近年も重大な児童虐待事件が発生している状況であり、累次の児童虐待防止対策に関する関係閣僚会議決定等を踏まえ、政府一丸となって児童虐待防止対策が進められている。

① 児童の安全確保を最優先とした対応の徹底

警察では、児童虐待が疑われる事案を認知した際には、警察署長及び本部対処体制(注)に速報することとしており、本部対処体制においては警察署に対する指導・助言等の支援を行っている。

また、虐待を受けたと思われる児童については、児童相談所に対して確実に通告を実施し、一時保護等の対応をとるよう求めているほか、通告に至らない場合であっても、情報提供を実施し、児童の身体の状況や保護者の対応等を客観的かつ具体的に伝えることとしている。

注:78頁参照

② 迅速かつ的確な捜査の遂行

児童相談所への通告と並行して、事案に応じて厳正な捜査を行い、事件化する場合には、必要な捜査をできる限り速やかに行い、捜査を契機とした児童の安全確保を図っている。

③ 児童の安全確保に向けた関係機関との連携の強化
ア 児童相談所との連携

警察では、児童相談所からの援助要請(注1)に基づいて、児童相談所職員による児童の安全確認、一時保護等に警察官が同行し、児童の安全確保及び保護に努めている。

また、児童相談所との合同研修を実施しているほか、児童相談所を設置する自治体からの要請に応じ、児童相談所における警察OB等の配置への協力を実施している(注2)

注1:児童虐待の防止等に関する法律第10条において、児童相談所長は、児童の安全確認又は一時保護を行う場合において、必要に応じて警察署長に援助を求めることができるとされている。

注2:令和2年4月1日現在、警察職員69人、警察OB225人が児童相談所へ配置されている。

イ 学校・教育委員会との連携

警察では、虐待通告等の対応に関して保護者から威圧的な要求や暴力の行使が予想される場合等において、学校・教育委員会と連携して対応している。

ウ 要保護児童対策地域協議会を活用した関係機関との連携

警察では、自治体からの要請に基づいて、要保護児童対策地域協議会(注)に構成員として参画し、関係機関との間で児童虐待事案の情報共有等を行っている。
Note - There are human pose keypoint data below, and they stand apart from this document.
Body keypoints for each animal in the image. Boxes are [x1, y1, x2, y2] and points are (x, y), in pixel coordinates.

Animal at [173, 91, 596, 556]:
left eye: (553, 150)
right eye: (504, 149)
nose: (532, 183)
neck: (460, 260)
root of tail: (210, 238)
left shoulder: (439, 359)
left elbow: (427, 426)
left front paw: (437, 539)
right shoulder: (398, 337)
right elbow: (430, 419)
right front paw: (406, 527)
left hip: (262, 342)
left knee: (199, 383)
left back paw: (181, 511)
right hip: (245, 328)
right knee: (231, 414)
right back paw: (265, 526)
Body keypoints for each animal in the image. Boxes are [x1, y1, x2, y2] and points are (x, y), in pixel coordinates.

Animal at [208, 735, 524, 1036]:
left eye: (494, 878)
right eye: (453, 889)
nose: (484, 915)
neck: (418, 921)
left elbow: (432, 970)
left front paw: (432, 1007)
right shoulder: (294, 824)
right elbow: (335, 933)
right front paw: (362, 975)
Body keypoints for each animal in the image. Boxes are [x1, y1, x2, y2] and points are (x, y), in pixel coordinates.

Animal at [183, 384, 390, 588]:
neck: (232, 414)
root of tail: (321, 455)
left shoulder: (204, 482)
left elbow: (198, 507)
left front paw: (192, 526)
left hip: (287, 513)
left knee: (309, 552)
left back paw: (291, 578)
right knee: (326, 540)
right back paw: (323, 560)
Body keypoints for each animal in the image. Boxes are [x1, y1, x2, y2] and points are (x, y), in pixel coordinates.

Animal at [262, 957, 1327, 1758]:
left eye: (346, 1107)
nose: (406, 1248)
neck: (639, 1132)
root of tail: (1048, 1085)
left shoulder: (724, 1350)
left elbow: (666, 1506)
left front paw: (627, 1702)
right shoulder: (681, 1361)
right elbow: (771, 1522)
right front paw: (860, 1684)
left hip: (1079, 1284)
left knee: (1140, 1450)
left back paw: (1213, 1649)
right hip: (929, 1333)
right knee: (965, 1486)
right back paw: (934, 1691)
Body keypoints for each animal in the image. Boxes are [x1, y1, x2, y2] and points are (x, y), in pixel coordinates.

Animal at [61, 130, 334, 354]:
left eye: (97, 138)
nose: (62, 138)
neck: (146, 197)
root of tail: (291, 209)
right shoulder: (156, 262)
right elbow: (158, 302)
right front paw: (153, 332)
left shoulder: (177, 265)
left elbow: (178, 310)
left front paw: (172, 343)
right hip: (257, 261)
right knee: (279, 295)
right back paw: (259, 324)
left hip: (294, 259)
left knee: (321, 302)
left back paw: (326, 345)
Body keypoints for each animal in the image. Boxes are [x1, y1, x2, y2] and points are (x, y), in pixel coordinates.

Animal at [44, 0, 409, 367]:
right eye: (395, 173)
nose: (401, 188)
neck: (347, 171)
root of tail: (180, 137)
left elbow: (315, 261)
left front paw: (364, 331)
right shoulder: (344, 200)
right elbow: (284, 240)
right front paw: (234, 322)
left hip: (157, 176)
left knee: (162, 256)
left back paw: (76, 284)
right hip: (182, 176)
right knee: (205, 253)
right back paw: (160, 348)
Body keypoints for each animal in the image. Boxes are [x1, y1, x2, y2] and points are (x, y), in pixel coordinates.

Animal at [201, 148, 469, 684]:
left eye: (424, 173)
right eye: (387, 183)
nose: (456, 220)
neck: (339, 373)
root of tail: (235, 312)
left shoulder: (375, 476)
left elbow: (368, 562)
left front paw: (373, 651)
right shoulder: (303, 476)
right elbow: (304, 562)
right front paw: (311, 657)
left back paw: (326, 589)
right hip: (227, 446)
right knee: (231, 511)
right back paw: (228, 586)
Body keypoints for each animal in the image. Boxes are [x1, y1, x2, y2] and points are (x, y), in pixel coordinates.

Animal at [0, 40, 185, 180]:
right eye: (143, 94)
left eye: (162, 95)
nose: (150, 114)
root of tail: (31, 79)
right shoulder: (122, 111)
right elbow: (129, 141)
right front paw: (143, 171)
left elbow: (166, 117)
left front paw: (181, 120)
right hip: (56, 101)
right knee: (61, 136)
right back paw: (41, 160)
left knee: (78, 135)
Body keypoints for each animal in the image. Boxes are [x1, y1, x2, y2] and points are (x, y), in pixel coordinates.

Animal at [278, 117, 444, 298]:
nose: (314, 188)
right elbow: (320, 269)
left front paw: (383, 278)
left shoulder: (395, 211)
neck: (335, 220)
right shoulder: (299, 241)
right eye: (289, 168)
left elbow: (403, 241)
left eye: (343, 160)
注:児童福祉法第25条の2において、地方公共団体は、単独で又は共同して、要保護児童の適切な保護又は要支援児童若しくは特定妊婦への適切な支援を図るため、関係機関、関係団体及び児童の福祉に関連する職務に従事する者その他の関係者により構成される要保護児童対策地域協議会を置くように努めなければならないとされている。

④ 被害児童に対する配意及び支援

児童虐待が疑われる事案では、関係機関との緊密な連携の下、代表者が被害児童からの聴取を行うなど、被害児童の負担軽減及びその供述の信用性の担保に配慮して対応しているほか、児童に対するカウンセリング等の支援を実施している(注)

注:84頁参照

⑤ 警察における対応力の強化

警察では、児童虐待の早期発見等に資する教育訓練を徹底するとともに、都道府県警察本部に、児童相談所等関係機関との連携や警察職員に対する児童虐待事案対応時の専門的対応に関する指導等の業務を担う「児童虐待対策官」を設置するなど、警察における児童虐待への対応力の強化を図るための取組を推進している。

CASE

令和2年8月、警察が家出をした児童(11)を発見し事情を聴いたところ、日常的な虐待が疑われたため、児童相談所に通告し、同児童は一時保護された。その後、児童相談所及び検察庁と協議し、三者の代表者により同児童から事情聴取を行うなどした結果、養父(34)が同児童に対し、顔面を足蹴りするなどの虐待を行っていたことが判明し、同年9月、同養父を暴行罪及び傷害罪で逮捕した(兵庫)。